PROBLEMS AND TASKS:
a) Reproduce the passage of the article on indigenous knowledge from "Mr. Al-Hassan Seidu" up to and including "syllabi in Africa.".
b) Answer these questions using the article on indigenous knowledge:
(i) Of which university is Prof. Al-Hassan Seidu the Vice-Chancellor?
(ii) Which foundation is named as a collaborator in the MEL INDABA program?
(iii) Starting from which level of schooling should the initiative be included in educational syllabi?
c) Write the next part of the article on indigenous knowledge, continuing from its final sentence.

TEXT:

────────────────────────────────────────

In a bid to address the challenge of documenting indigenous tools crucial for Africa’s development, Vice-Chancellor of the University for Development Studies (UDS), Prof. Al-Hassan Seidu, has emphasize the need for preserving traditional knowledge for future generations.

According to Prof. Seidu, Africa possesses tools for measuring development inherent within its indigenous cultures. However, the pivotal task lies in documenting these tools for effective integration into the modern world.

Speaking at the made-in-Africa (MEL INDABA) program, a collaboration between UDS, the MasterCard foundation, and several African nations, the vice chancellor highlighted the importance of utilizing Africa’s own resources for sustainable progress.

The tools for measuring development are already well known in Africa; our main challenge is how we can consciously document these tools and then have future generations study them.

Mr. Al-Hassan Seidu is also advocating for the widespread adoption of this initiative by tertiary institutions and called for its inclusion in the educational syllabi of African countries, starting from basic schools.

This workshop, at the end of the day, should pave the way for institutional buy-in, from tertiary to secondary institutions, and ultimately, integration into the educational syllabi in Africa.

────────────────────────────────────────

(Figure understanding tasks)
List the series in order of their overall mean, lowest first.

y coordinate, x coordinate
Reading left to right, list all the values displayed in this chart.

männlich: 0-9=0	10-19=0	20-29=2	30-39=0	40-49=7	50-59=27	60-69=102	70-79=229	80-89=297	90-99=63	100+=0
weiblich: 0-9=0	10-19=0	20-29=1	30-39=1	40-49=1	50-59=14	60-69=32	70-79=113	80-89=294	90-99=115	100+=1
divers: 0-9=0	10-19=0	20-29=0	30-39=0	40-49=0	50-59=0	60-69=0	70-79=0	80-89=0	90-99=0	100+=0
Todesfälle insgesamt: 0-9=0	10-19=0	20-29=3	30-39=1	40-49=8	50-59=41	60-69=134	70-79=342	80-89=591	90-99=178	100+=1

────────────────────────────────────────

RESULTS FOR THE EXERCISE:
a)
Mr. Al-Hassan Seidu is also advocating for the widespread adoption of this initiative by tertiary institutions and called for its inclusion in the educational syllabi of African countries, starting from basic schools.

This workshop, at the end of the day, should pave the way for institutional buy-in, from tertiary to secondary institutions, and ultimately, integration into the educational syllabi in Africa.

b)
(i) The University for Development Studies (UDS).
(ii) The MasterCard foundation.
(iii) Basic schools.

c)
The three-day seminar held in Tamale, attracted representatives from ten different African countries, including West African francophone and anglophone nations, East Africa, and Central Africa.

The participants comprises academic experts, monitoring evaluation learning (MEL) practitioners, youth and gender representatives, knowledge holders, and thought leaders.

Lead Project Convenience, Mr. Hardi Shahadu, emphasized the importance of NGOs and institutional alignment of projects with the needs of indigenous communities they aim to assist. He further urged organizations to engage with communities to understand their requirements thoroughly before implementing projects.

The twelve-month project, spearheaded by the University For Development Studies and supported by the MasterCard Foundation and other African partners, aims at documenting indigenous tools and evaluate their effectiveness across other African countries.

The initiative seeks to provide a visionary approach to Africa’s development, while also showcasing African culture and traditions to the world.

The event also featured cultural displays, with representatives adorned in African-made garments, further emphasizing the project’s focus on promoting African heritage.